The workflow of the scripts to create the data tables in results needed for the main figures of the EVEscape paper is available in evescape_summary.pdf. Additional data tables are available in the paper supplement.

Data requirements

The data required to obtain EVEscape scores is one or multiple PDB files, EVE scores (see next subsection) and a fasta file of the wildtype sequence for the viral protein of interest.

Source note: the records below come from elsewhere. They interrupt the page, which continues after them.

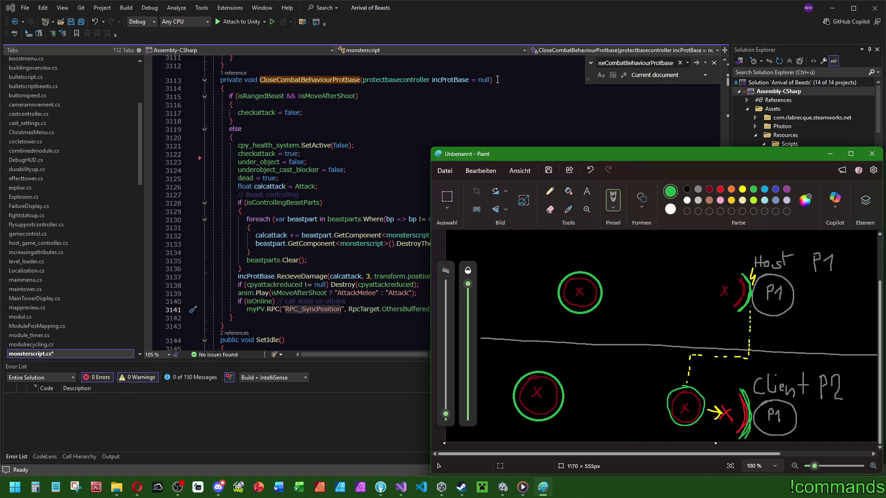
{"action": "mouse_move", "coordinate": [258, 327]}
{"action": "left_mouse_down"}
{"action": "mouse_move", "coordinate": [277, 117]}
{"action": "mouse_move", "coordinate": [302, 73]}
{"action": "left_mouse_up"}
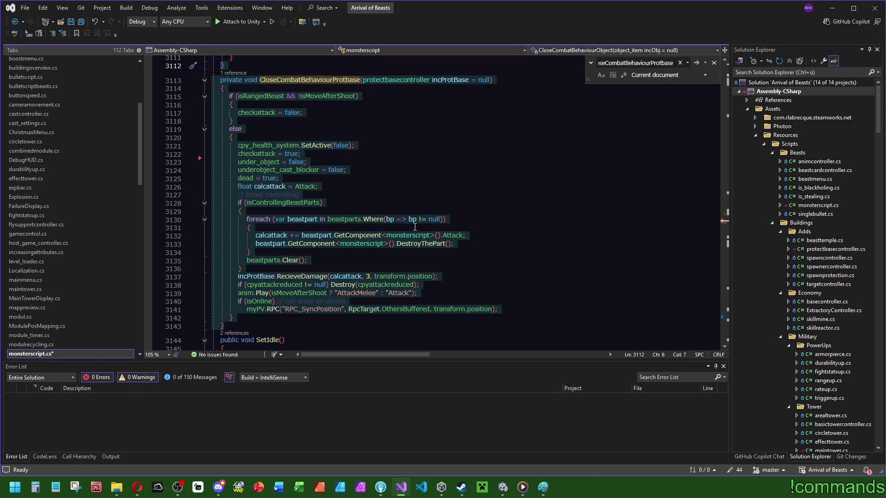
- Highlight every incProtBase use, select the method body lines 3114–3142, then bring the Paint sketch forward
{"action": "left_click", "coordinate": [453, 80]}
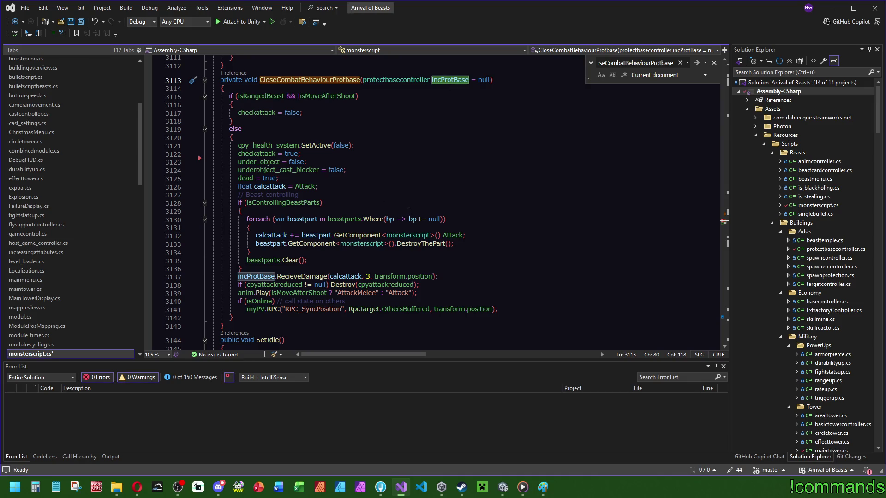
{"action": "left_click_drag", "start_coordinate": [318, 320], "coordinate": [377, 90]}
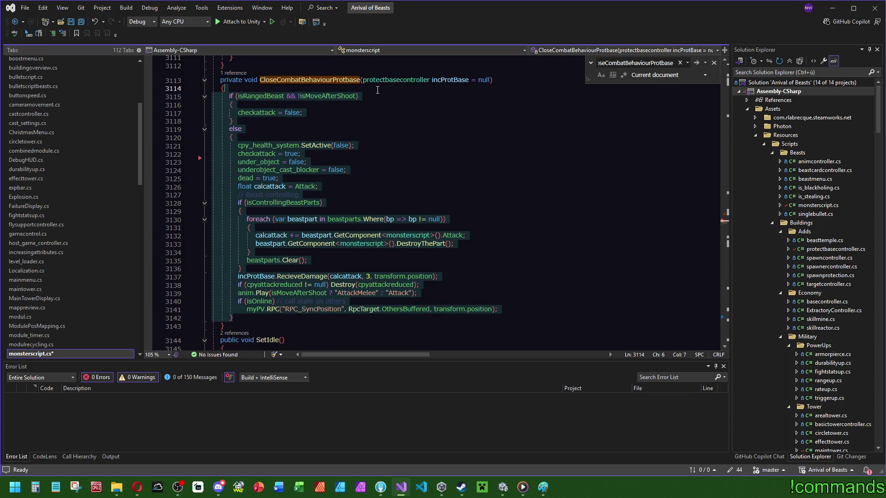
{"action": "left_click", "coordinate": [446, 80]}
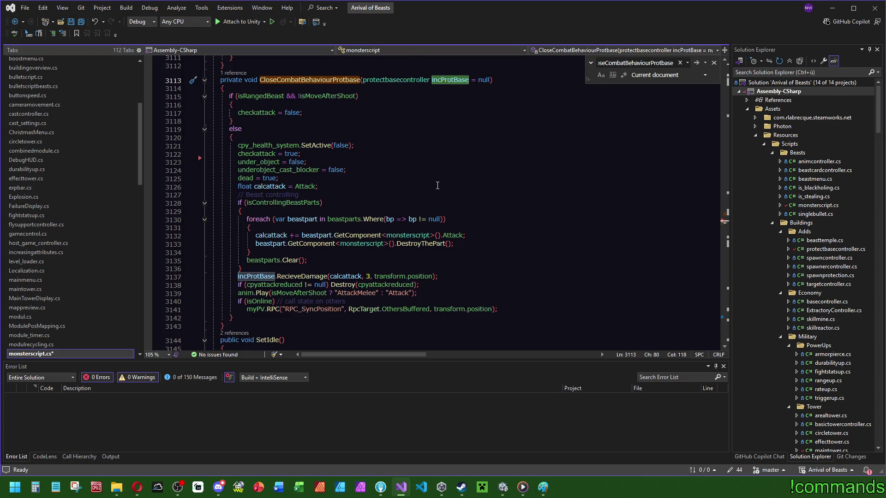
{"action": "scroll", "coordinate": [438, 180], "scroll_direction": "up", "scroll_amount": 4}
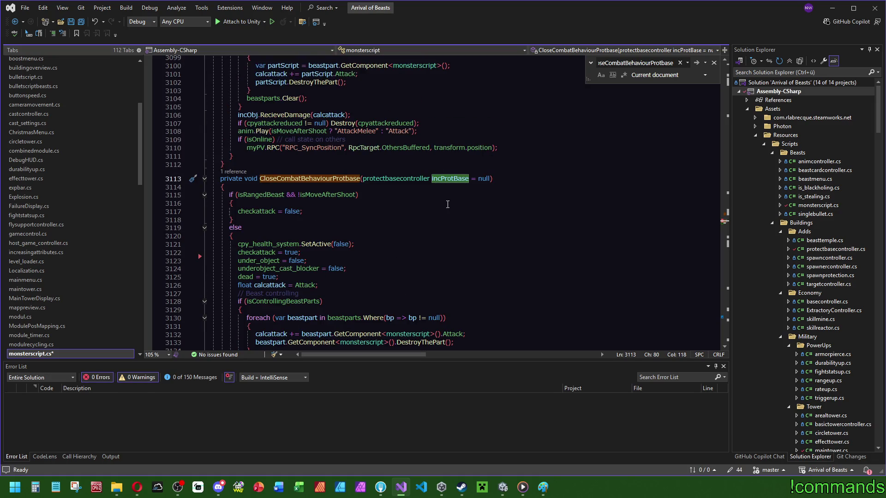
{"action": "mouse_move", "coordinate": [450, 184]}
{"action": "scroll", "coordinate": [461, 198], "scroll_direction": "down", "scroll_amount": 3}
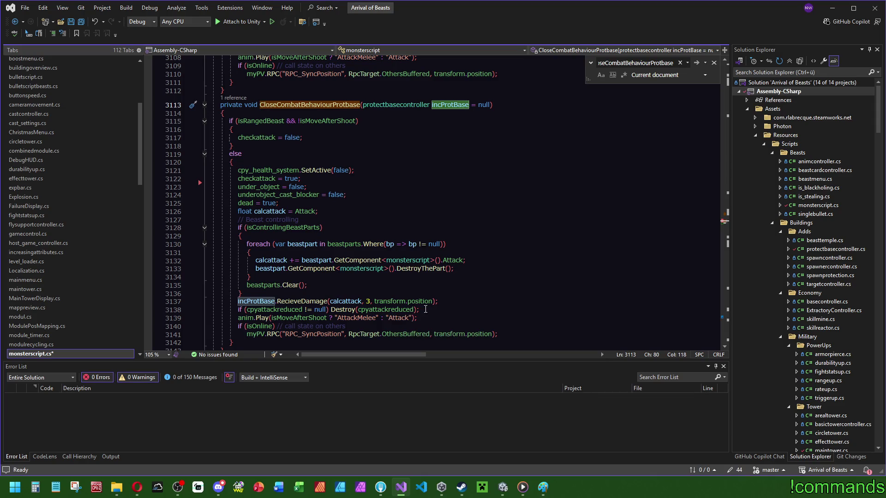
{"action": "left_click", "coordinate": [543, 488]}
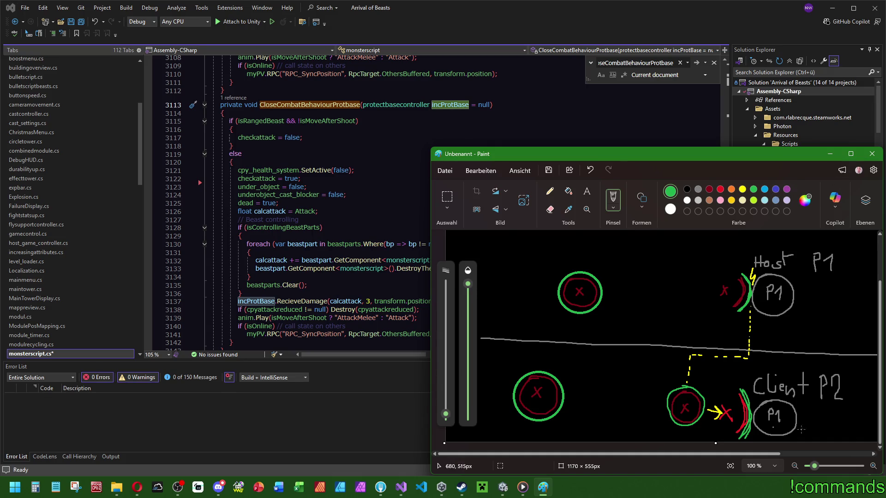
- Maximize the Paint sketch to review it, then minimize it to return to Visual Studio
{"action": "double_click", "coordinate": [731, 156]}
{"action": "left_click", "coordinate": [732, 149]}
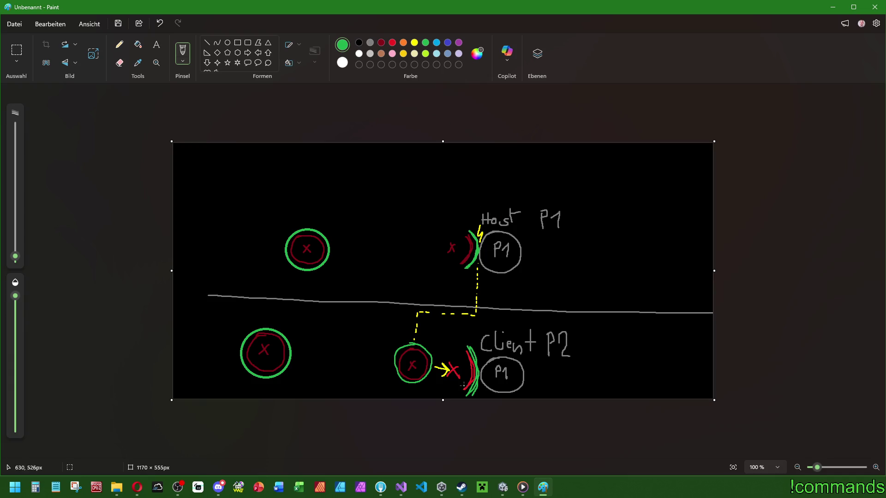
{"action": "left_click", "coordinate": [833, 7]}
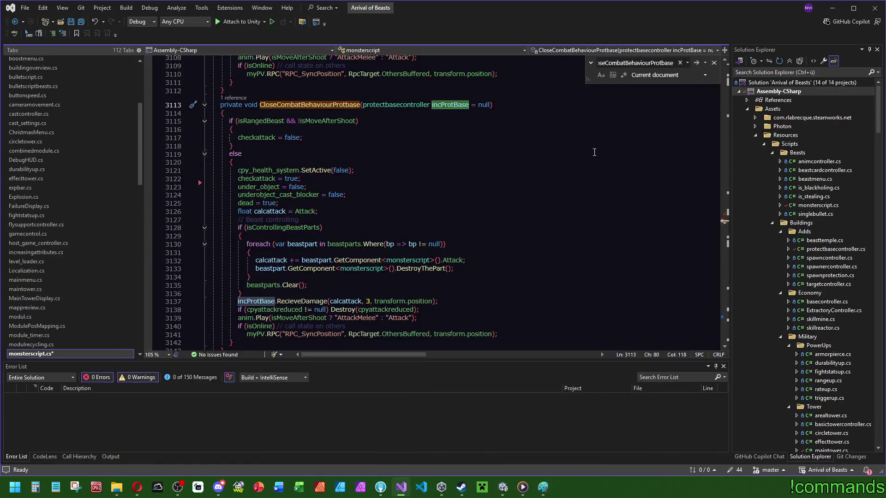
- Save monsterscript.cs with Ctrl+S and close the search box
{"action": "left_click", "coordinate": [514, 194]}
{"action": "key", "text": "ctrl+s"}
{"action": "left_click", "coordinate": [514, 183]}
{"action": "key", "text": "Escape"}
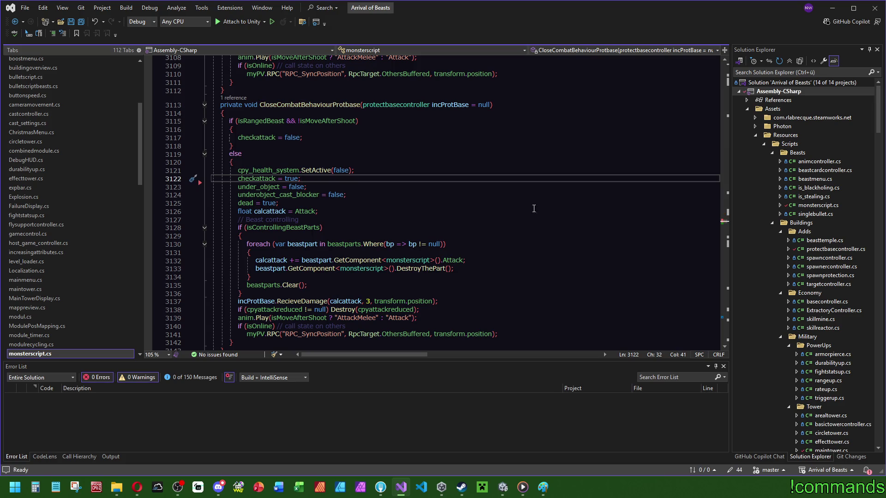
- Search the file for secure_kill_time and scroll through its matches
{"action": "left_click", "coordinate": [551, 205]}
{"action": "key", "text": "ctrl+f"}
{"action": "type", "text": "secure"}
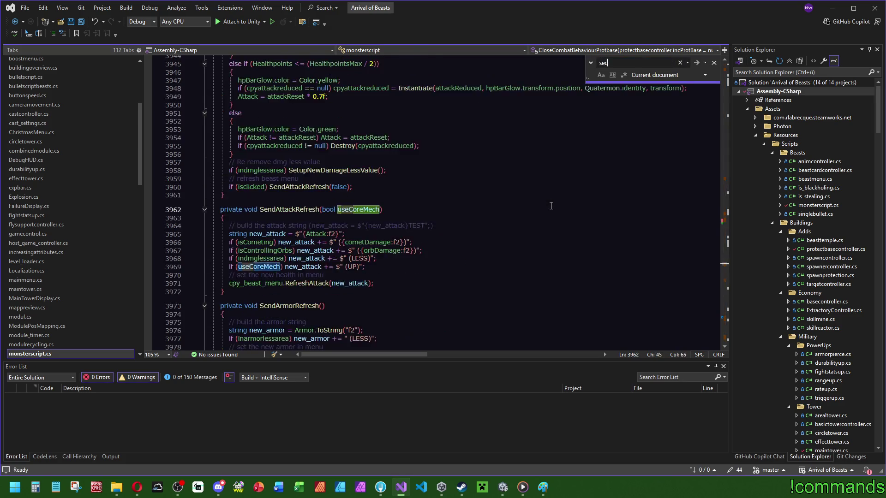
{"action": "double_click", "coordinate": [287, 203]}
{"action": "key", "text": "ctrl+f"}
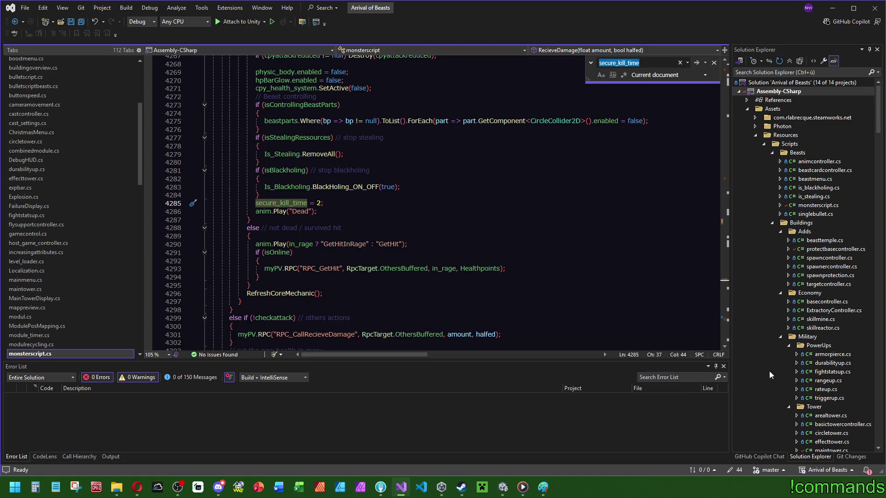
{"action": "left_click_drag", "start_coordinate": [725, 283], "coordinate": [728, 184]}
{"action": "scroll", "coordinate": [517, 247], "scroll_direction": "down", "scroll_amount": 5}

To download the RBD escape data used in this project (~120MB unzipped):

curl -o escape_dms_data_20220109.zip https://marks.hms.harvard.edu/evescape/escape_dms_data_20220109.zip
unzip escape_dms_data_20220109.zip
rm escape_dms_data_20220109.zip

(originally downloaded from SARS2_RBD_Ab_escape_maps)

Generating EVE scores

We leverage the original EVE codebase to compute the evolutionary indices used in EVEscape.

Model training

The MSAs used to train the EVE models used in this project can be found in the supplemental material of the paper (Data S1).

We modify the Bayesian VAE training script to support the following hyperparameter choices in the MSA_processing call:

  • sequence re-weighting in MSA (theta): we choose a value of 0.01 that is better suited to viruses (Hopf et al., Riesselman et al.)
  • fragment filtering (threshold_sequence_frac_gaps): we keep sequences in the MSA that align to at least 50% of the target sequence.
  • position filtering (threshold_focus_cols_frac_gaps): we keep columns with at least 70% coverage, except for SARS-CoV-2 Spike for which we lower the required value to 30% in order to maximally cover experimental positions and significant pandemic sites.

We train 5 independent models with different random seeds.

Model scoring

For the 5 independently-trained models, we compute evolutionary indices sampling 20k times from the approximate posterior distribution (ie., num_samples_compute_evol_indices=20000). We then average the resulting scores across the 5 models to obtain the final EVE scores used in EVEscape.

License

This project is available under the MIT license.

Reference

If you use this code, please cite the following paper:

Nicole N. Thadani*, Sarah Gurev*, Pascal Notin*, Noor Youssef, Nathan J. Rollins, Chris Sander, Yarin Gal, Debora S. Marks. Learning from pre-pandemic data to forecast viral antibody escape. BioRxiv. 2022.